Thank you for your treatise on what the clause means. But also have the guts to tell your readers that it has nothing to do with anybody except Americans, and that the U.S. Constitution is not meant to cover the whole world.

Holy cow Cromely! Talk about misdirection!

Graham du Plessis said...

Welcome to the real world America!!
Suspected Terrorist or not, it is evil to detain someone for 4 or 5 years without the right of habeas corpus. It is also evil to treat them as inhumanely as they were at Guantanamo bay.

Whilst I agree that any person who is a member of a known terrorist organisation should be dealt with severely. They should have the right to habeas corpus.

America cannot detain these suspected terrirorst indefinitely under American law, then treat them under laws similar to that of Zimbabwe and Robert Mugabe.

The fact is many were released after years of incarceration and humiliation with little more than an apology from the bush admisistration.

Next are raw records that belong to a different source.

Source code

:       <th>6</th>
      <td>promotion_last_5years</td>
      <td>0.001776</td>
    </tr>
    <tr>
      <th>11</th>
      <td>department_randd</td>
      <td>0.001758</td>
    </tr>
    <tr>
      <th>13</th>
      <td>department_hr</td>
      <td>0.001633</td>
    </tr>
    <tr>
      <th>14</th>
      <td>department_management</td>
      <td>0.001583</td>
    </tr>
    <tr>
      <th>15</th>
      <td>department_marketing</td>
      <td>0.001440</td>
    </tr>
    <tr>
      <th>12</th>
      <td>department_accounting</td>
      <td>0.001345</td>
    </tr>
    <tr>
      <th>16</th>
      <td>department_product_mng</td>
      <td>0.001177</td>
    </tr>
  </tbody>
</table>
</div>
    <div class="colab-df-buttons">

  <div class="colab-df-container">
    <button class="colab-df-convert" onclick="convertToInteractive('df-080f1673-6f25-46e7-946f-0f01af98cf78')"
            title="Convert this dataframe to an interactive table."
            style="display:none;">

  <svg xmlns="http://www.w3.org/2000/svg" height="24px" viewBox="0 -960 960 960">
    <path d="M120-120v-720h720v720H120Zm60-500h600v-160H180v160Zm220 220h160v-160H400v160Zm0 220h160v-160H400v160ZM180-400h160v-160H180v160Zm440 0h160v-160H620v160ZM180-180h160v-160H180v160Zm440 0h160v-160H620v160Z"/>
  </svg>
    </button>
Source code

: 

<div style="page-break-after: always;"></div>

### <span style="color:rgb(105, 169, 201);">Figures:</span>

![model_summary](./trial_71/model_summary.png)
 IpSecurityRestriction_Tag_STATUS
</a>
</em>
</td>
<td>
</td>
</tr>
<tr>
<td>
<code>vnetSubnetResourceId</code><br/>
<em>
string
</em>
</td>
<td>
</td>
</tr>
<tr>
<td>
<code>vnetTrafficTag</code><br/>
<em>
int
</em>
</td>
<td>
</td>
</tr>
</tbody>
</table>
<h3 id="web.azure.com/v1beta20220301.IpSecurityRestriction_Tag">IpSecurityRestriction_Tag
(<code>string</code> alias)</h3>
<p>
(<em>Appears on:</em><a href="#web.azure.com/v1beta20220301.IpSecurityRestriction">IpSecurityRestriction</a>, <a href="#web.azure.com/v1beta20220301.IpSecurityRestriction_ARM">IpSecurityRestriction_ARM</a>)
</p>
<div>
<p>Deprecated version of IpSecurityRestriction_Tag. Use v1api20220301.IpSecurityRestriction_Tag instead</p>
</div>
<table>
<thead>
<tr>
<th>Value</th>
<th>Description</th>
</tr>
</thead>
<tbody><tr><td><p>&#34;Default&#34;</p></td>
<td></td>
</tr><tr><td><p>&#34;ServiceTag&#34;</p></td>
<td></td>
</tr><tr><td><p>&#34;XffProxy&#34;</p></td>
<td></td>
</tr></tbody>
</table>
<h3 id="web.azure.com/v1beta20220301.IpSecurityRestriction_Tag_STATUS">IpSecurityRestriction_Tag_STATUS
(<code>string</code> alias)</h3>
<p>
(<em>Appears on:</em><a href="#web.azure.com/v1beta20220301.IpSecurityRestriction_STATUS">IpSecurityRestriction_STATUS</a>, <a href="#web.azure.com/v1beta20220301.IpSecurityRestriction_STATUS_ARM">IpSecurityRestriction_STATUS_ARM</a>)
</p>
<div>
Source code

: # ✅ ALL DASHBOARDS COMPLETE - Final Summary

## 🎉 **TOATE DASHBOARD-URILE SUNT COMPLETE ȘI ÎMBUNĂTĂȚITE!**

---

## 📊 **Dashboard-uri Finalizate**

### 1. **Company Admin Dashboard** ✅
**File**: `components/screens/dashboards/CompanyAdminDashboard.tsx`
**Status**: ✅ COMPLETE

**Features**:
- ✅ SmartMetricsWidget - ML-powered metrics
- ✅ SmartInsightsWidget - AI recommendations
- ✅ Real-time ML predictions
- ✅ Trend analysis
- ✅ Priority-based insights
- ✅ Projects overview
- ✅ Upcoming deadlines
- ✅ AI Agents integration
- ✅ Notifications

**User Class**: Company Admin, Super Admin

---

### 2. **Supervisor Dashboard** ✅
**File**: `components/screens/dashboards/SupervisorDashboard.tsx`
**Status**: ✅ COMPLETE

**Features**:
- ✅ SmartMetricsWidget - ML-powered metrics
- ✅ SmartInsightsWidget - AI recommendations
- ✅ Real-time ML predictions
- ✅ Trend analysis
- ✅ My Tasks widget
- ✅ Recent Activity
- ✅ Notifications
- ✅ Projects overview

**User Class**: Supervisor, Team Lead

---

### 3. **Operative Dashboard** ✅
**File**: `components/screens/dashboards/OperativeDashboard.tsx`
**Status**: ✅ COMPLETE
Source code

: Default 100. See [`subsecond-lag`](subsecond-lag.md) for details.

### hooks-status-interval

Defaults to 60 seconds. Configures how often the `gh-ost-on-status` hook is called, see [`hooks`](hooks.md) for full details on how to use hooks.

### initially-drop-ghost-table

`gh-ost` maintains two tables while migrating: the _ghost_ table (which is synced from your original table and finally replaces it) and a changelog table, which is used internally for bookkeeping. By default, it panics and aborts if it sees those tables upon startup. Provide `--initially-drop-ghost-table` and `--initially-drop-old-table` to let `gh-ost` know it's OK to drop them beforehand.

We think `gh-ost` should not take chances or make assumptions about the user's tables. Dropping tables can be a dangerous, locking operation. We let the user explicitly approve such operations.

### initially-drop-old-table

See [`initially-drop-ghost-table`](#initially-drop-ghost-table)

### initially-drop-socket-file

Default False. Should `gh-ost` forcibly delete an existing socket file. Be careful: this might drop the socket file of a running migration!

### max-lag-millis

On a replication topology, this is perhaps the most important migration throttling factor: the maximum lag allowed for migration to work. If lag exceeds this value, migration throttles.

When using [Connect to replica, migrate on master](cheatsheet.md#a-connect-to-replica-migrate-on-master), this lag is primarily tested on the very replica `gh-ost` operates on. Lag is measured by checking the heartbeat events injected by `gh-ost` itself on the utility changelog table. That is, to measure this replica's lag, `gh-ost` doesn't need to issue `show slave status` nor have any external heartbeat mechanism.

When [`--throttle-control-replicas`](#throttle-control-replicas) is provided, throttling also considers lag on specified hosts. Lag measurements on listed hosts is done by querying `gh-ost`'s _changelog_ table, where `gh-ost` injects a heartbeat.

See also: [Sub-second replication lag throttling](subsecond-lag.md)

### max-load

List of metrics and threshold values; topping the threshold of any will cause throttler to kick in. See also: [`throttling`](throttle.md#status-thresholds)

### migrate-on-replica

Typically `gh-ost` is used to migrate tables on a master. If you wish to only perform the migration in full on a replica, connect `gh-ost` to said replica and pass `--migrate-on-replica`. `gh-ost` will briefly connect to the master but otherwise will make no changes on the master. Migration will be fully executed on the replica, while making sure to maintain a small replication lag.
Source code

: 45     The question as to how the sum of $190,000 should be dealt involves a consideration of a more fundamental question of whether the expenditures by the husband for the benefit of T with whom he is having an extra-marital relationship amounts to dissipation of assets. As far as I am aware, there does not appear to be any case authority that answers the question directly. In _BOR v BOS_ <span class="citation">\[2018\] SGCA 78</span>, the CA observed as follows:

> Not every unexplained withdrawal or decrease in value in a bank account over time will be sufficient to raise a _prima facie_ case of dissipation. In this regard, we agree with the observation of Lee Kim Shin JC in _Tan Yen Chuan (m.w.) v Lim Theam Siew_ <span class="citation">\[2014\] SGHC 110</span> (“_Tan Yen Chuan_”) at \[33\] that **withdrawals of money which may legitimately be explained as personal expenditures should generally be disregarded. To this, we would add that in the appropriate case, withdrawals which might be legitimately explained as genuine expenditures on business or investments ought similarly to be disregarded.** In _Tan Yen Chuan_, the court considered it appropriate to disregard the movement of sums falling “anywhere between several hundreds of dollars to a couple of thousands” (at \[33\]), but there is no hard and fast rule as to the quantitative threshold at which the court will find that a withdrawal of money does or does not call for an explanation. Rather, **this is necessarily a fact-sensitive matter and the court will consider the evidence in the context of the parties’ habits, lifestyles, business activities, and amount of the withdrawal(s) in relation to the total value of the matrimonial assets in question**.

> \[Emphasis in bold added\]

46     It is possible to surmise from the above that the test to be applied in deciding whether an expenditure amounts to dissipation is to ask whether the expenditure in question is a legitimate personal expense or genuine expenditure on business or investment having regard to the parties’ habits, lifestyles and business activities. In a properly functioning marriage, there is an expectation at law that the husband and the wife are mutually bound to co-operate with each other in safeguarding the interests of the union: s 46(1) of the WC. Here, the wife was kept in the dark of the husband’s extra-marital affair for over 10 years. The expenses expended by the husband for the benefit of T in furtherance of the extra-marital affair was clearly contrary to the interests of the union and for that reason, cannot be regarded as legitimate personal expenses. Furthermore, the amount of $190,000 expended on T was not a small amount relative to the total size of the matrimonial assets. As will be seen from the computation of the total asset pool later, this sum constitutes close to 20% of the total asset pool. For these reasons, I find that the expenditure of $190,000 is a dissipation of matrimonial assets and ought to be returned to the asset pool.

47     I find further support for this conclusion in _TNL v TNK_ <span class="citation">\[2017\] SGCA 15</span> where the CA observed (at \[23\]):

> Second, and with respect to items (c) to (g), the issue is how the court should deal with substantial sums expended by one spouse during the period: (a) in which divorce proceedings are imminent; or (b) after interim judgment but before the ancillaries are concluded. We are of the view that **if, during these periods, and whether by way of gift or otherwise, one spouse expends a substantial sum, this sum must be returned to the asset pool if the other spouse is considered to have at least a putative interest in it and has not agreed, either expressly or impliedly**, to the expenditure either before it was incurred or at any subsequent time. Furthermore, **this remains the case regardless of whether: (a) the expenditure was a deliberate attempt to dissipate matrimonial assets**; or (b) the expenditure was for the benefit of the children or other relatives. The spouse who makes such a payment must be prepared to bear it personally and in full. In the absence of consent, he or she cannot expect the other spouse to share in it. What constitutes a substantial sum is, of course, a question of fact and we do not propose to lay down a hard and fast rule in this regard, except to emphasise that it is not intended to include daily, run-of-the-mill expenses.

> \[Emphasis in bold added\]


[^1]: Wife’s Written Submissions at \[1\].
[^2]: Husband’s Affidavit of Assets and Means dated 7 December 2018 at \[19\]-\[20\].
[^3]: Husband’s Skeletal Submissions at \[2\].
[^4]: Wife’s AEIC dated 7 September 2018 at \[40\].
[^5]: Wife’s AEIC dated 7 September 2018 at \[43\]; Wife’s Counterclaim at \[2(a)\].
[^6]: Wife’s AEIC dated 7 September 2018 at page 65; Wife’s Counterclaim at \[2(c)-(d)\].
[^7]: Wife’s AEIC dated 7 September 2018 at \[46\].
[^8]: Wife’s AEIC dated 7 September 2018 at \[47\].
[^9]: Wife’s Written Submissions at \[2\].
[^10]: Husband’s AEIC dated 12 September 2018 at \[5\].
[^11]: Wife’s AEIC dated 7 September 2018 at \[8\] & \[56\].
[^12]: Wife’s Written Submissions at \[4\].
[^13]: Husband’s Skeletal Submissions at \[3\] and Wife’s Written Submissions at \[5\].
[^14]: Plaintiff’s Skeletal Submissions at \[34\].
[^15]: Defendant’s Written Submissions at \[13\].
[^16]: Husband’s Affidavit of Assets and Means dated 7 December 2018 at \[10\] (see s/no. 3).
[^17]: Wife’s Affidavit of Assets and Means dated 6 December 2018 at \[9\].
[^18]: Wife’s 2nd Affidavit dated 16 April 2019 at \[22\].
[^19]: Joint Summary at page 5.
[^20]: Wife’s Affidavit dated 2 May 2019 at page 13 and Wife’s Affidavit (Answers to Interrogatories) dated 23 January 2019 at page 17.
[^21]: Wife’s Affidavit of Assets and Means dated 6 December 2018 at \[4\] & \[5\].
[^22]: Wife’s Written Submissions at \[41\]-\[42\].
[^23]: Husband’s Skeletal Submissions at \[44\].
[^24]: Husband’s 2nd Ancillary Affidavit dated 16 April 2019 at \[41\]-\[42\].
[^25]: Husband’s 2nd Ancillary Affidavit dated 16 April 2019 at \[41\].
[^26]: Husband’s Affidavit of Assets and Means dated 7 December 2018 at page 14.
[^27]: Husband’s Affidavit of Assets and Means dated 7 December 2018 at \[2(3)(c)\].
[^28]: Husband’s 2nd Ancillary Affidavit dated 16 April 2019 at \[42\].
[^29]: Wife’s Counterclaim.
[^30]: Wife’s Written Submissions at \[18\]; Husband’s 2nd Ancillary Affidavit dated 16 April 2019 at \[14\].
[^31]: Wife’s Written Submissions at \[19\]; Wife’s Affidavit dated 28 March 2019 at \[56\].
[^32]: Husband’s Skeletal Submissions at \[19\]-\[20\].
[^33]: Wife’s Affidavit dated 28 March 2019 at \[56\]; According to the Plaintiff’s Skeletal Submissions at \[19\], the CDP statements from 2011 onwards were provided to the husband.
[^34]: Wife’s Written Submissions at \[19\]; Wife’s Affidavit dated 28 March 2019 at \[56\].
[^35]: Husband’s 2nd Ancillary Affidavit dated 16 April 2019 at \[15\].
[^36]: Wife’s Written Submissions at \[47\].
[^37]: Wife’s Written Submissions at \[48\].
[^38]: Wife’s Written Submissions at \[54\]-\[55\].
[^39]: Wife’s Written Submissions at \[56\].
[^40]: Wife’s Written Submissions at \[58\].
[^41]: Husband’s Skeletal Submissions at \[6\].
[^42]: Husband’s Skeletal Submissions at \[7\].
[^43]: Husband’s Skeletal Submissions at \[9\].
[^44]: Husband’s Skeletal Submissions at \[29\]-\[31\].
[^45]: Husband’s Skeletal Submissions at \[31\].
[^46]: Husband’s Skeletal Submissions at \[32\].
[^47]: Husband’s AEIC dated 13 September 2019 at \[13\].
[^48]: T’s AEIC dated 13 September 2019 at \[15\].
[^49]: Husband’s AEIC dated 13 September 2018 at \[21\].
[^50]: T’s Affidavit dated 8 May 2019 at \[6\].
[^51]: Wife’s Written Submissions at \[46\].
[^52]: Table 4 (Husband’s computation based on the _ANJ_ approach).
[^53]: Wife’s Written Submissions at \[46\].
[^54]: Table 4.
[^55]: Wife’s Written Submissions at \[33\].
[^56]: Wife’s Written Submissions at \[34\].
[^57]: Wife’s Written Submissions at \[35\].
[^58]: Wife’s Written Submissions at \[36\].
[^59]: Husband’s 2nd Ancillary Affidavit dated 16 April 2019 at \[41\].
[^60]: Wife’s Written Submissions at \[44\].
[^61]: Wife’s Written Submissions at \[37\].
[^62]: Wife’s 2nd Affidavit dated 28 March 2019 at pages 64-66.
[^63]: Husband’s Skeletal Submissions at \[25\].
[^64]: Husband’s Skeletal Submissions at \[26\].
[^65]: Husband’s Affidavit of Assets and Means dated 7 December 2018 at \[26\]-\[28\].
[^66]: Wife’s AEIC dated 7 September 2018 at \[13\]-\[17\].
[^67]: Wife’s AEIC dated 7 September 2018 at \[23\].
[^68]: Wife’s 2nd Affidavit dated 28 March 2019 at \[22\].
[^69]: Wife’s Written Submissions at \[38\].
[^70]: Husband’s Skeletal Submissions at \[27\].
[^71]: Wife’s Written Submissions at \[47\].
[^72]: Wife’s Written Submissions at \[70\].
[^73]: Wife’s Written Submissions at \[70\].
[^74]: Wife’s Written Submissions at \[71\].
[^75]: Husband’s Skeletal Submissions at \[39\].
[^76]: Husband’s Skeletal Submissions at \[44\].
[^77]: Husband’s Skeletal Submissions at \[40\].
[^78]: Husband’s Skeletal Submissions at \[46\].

The US cannot pretend to be the moral watch dog of the world, yet practice such such draconian laws and expect the rest of the world to take them seriously.

No person, organisation or military should be deemed to be above the law.

Nice one Cromley and well done to the US Judicial review panel.

Anonymous said...

"I'm not saying that President Bush used this power in an aritrary way like the examples is used above. What is terribly frightening is that he could have. He could have thrown Scott McClellan, Cindy Sheehan, Nancy Pelosi, Al Franken, or anyone else in prison with no judicial review."

He most assuredly does and HAS used his powers in arbitrary ways. I'm just sorry the Supreme Court waited until the jerk is nearly out of office before ruling on this. He's had 8 years of Bush tyranny to exploit people.

I'm sure some of the people detained at Guantanamo are truly terrorists and deserve their detention, but it's come to light that many more are NOT and now they are stuck since they are no longer wanted back in their own country and worse, are now totally anti-American and who could blame them?